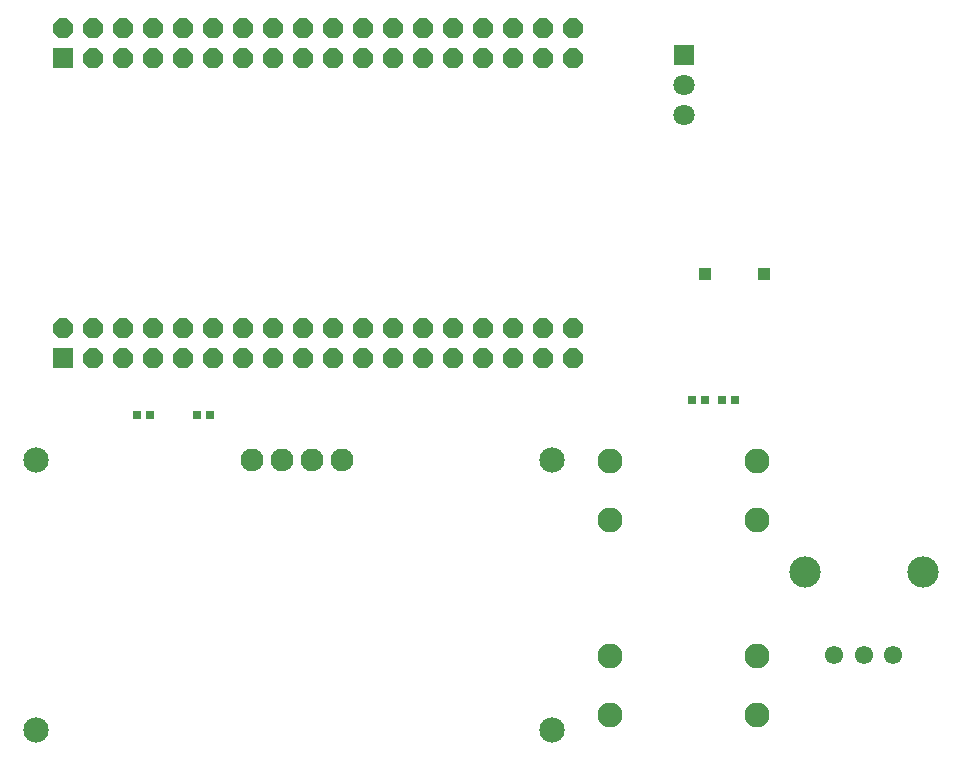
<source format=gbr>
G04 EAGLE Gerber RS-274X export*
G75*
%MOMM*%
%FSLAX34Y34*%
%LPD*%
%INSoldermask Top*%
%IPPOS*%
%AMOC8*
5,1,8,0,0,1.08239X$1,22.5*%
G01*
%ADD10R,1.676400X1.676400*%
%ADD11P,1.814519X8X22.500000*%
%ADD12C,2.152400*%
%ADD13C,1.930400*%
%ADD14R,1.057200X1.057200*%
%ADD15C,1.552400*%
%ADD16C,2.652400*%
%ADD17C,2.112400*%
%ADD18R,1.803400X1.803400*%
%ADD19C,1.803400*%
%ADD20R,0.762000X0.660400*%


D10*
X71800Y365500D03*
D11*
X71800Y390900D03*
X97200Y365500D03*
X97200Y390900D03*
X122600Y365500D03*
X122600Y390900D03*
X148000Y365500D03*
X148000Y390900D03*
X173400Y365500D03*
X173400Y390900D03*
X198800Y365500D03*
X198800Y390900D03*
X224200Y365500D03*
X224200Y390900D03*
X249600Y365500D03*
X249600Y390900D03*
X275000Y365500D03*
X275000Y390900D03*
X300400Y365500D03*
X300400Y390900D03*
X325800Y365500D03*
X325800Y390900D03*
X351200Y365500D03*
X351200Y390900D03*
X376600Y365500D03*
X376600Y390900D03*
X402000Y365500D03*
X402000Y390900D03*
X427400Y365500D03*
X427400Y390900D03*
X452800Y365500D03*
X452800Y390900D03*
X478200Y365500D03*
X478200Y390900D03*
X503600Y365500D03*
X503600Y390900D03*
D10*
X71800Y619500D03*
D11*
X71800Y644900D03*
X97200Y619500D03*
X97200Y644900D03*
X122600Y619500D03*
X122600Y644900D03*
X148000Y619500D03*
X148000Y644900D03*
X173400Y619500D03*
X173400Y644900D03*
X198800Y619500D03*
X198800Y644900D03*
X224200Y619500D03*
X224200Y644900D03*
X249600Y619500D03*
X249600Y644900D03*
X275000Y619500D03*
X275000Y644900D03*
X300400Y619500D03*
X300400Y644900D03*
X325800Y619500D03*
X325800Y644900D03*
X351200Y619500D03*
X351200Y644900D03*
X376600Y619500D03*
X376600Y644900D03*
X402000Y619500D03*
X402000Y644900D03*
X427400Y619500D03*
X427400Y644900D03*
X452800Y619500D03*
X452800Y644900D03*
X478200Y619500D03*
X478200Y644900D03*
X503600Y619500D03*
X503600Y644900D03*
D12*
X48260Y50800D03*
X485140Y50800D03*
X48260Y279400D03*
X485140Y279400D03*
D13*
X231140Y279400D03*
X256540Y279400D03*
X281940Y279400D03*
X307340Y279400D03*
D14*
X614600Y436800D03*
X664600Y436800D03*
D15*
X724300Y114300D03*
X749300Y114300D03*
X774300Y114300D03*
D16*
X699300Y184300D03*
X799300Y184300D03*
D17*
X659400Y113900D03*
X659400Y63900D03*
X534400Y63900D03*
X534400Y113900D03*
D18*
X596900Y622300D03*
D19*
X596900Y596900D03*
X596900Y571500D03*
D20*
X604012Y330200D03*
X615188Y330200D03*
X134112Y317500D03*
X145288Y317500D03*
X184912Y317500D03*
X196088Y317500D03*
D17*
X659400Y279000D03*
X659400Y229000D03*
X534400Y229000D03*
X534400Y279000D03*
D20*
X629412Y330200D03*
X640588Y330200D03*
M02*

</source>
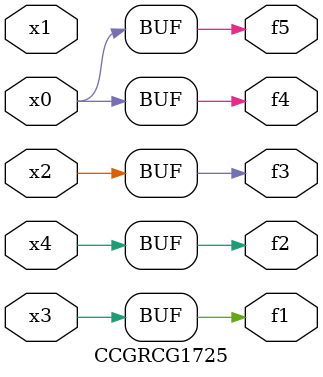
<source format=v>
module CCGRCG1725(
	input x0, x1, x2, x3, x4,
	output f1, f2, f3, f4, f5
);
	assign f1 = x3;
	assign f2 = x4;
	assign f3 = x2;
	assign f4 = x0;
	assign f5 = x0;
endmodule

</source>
————
Go line by line through the data and copy any that contain "source".

→ Exercise answer
<source format=gbr>
</source>
<source format=v>
</source>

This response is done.